This Week in Infrastructure: Funding Conversations Get a Front Seat


Over the past few weeks, stories have been trickling out about the financial cliff the Highway Trust Fund is heading toward, with too few conversations about finding solutions, given the importance of the topic.

This week that shifted. President Obama called attention to the Highway Trust Fund and the need for investment during a trip to Minnesota, by proposing a $302 billion transportation plan. During his speech, he stressed the link between transportation infrastructure and job creation. Furthermore, Rep. Dave Camp also announced his plan for a corporate tax overhaul, which would dedicate $162.5 billion to the Highway Trust Fund over the next eight years. ASCE and several other infrastructure advocates are encouraged by both proposals, and look forward to being part of the discussion. Rep. Bill Shuster, chair of the Transportation & Infrastructure Committee, was also “encouraged” by both plans.

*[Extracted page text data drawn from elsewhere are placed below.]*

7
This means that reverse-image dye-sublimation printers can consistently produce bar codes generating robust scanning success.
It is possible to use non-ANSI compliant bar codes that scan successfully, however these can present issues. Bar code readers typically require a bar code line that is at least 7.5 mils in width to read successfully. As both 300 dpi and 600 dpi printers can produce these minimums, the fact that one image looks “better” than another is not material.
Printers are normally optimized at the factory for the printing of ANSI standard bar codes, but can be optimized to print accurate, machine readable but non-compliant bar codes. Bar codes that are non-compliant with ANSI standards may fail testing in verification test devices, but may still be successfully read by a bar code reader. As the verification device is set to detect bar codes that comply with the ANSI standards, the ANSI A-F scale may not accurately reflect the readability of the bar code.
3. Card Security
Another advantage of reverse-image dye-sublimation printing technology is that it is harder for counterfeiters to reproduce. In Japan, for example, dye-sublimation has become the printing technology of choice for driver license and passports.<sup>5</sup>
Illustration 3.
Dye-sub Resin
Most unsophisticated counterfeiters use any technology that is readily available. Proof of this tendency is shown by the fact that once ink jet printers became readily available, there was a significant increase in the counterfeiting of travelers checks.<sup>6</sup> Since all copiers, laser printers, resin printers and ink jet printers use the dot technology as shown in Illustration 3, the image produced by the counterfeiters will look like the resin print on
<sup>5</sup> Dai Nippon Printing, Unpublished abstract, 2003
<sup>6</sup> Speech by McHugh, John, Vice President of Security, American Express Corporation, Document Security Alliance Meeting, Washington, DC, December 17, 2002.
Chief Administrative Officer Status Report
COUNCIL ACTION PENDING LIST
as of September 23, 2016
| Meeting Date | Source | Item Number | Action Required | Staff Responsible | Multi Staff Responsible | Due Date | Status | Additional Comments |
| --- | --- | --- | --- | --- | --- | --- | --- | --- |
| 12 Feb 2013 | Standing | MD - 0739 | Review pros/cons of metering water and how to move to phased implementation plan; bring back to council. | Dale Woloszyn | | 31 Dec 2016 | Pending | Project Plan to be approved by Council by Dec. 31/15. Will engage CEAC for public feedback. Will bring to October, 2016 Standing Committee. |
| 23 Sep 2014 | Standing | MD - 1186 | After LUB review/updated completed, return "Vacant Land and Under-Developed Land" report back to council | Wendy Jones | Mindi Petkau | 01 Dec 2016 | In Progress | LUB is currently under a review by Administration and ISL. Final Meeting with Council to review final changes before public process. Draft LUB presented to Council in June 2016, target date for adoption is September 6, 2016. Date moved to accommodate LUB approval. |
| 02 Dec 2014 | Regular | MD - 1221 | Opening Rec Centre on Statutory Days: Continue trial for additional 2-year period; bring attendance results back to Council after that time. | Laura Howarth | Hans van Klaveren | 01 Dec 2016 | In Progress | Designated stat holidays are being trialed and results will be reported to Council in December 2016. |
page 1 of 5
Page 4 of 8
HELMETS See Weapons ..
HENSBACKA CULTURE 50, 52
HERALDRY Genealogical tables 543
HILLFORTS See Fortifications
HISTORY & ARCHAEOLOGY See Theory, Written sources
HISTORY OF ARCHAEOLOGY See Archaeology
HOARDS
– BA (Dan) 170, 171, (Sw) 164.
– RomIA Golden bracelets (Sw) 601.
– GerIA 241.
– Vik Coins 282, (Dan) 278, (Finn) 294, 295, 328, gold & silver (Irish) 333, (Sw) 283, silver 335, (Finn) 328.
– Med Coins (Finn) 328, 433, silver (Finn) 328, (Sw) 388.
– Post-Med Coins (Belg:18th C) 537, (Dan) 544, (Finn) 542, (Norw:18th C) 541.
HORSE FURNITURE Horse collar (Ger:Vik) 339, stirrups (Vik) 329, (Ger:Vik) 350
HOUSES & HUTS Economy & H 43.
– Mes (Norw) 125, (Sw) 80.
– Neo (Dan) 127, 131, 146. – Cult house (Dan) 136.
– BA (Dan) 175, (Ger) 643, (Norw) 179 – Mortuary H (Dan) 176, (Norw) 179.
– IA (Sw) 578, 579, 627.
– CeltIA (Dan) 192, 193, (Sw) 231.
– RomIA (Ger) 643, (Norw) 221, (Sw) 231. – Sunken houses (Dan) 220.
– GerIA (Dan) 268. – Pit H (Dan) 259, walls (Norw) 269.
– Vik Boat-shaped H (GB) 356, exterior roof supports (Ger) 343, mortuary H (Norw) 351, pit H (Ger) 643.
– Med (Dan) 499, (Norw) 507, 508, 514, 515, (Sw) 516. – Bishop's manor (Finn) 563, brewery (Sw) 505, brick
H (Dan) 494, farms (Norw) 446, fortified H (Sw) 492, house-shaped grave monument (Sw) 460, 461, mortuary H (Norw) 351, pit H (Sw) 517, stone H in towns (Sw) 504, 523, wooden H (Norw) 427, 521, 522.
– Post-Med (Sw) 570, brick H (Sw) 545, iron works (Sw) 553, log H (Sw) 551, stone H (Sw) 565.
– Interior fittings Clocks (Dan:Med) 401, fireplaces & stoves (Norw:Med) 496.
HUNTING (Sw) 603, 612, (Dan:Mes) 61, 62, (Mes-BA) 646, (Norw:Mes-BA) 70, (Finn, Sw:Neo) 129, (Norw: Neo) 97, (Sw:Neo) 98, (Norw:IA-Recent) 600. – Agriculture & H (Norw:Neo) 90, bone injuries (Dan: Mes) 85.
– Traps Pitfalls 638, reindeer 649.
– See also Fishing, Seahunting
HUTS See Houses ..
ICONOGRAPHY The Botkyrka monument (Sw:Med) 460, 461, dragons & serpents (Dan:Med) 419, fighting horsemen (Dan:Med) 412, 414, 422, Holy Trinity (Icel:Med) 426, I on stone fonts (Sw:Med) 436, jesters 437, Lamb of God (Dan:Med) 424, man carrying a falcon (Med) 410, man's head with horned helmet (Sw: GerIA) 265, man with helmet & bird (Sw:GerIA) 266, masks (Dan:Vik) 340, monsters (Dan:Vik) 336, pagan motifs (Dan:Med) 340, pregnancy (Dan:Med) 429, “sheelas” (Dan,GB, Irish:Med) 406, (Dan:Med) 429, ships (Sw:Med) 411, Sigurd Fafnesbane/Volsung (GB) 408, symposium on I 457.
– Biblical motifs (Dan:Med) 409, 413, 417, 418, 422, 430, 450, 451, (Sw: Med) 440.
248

As states, including Alabama, Rhode Island and North Dakota, continue to plan for a lack of federal dollars, it is essential to find a sustainable funding solution.

Meanwhile in Wisconsin, a bipartisan group in the state legislature began exploring the idea of toll roads.

The Washington Post celebrated the other well-known form of funding’s 95th birthday with “A (Very) Brief History of the State Gas Tax.” And in a similar spirit, the National Journal wrote about how Oregon, the state which originated the gas tax, now may be the one to find its replacement.

Discussions on funding are beginning to take center stage, an indication of progress in the quest to fund the Highway Trust Fund.